Required action - In the material below, find the line that contains "Виагра Софт" and the line that contains "Grech, cardeal que", then write out exactly those two lines and everything between them.
---
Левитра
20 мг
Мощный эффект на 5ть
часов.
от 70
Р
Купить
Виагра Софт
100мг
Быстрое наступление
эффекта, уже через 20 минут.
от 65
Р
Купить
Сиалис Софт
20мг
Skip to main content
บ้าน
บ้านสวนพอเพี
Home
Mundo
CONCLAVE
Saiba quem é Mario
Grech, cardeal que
---
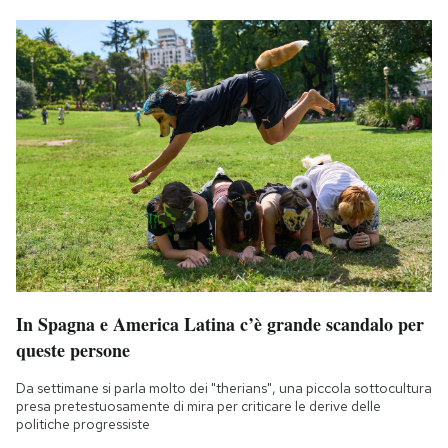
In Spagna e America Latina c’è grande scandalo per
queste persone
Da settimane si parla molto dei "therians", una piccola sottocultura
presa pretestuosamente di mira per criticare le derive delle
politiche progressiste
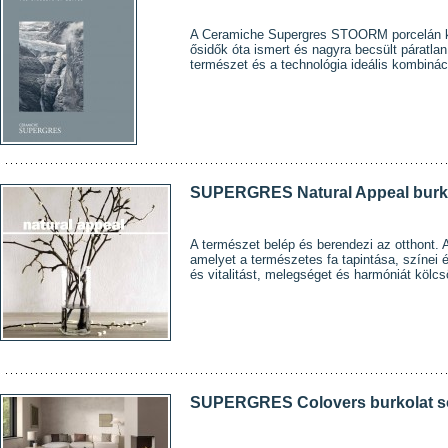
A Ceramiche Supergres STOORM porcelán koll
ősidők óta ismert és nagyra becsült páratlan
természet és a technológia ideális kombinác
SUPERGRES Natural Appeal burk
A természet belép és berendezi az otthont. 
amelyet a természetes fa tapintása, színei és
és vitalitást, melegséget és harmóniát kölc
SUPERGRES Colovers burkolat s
---
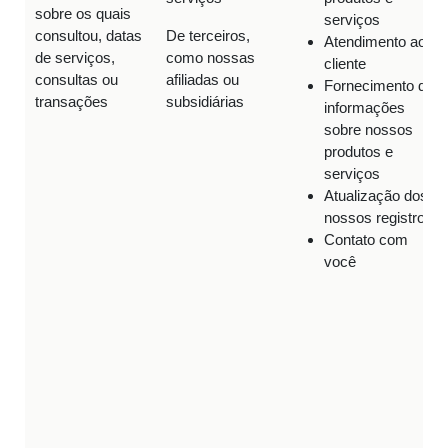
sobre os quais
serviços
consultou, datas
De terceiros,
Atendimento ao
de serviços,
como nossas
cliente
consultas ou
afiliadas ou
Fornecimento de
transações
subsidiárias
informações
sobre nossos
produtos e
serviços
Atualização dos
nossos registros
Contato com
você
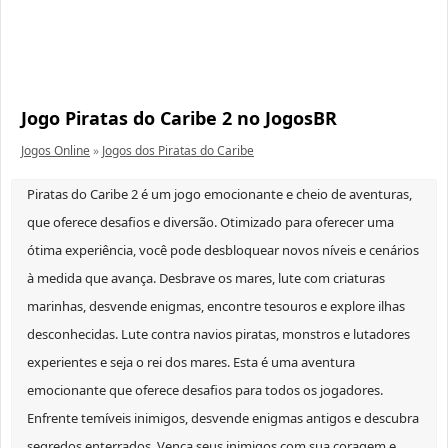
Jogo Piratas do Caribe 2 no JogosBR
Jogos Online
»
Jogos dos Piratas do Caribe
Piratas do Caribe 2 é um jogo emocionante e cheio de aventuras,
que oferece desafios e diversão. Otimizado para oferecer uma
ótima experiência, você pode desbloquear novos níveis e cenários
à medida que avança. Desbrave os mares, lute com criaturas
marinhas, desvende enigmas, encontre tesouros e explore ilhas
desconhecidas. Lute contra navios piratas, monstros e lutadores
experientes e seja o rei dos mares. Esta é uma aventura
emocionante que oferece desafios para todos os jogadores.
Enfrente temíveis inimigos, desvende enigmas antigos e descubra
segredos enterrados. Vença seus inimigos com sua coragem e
---
Response box -
Виагра Софт
100мг
Быстрое наступление
эффекта, уже через 20 минут.
от 65
Р
Купить
Сиалис Софт
20мг
Skip to main content
บ้าน
บ้านสวนพอเพี
Home
Mundo
CONCLAVE
Saiba quem é Mario
Grech, cardeal que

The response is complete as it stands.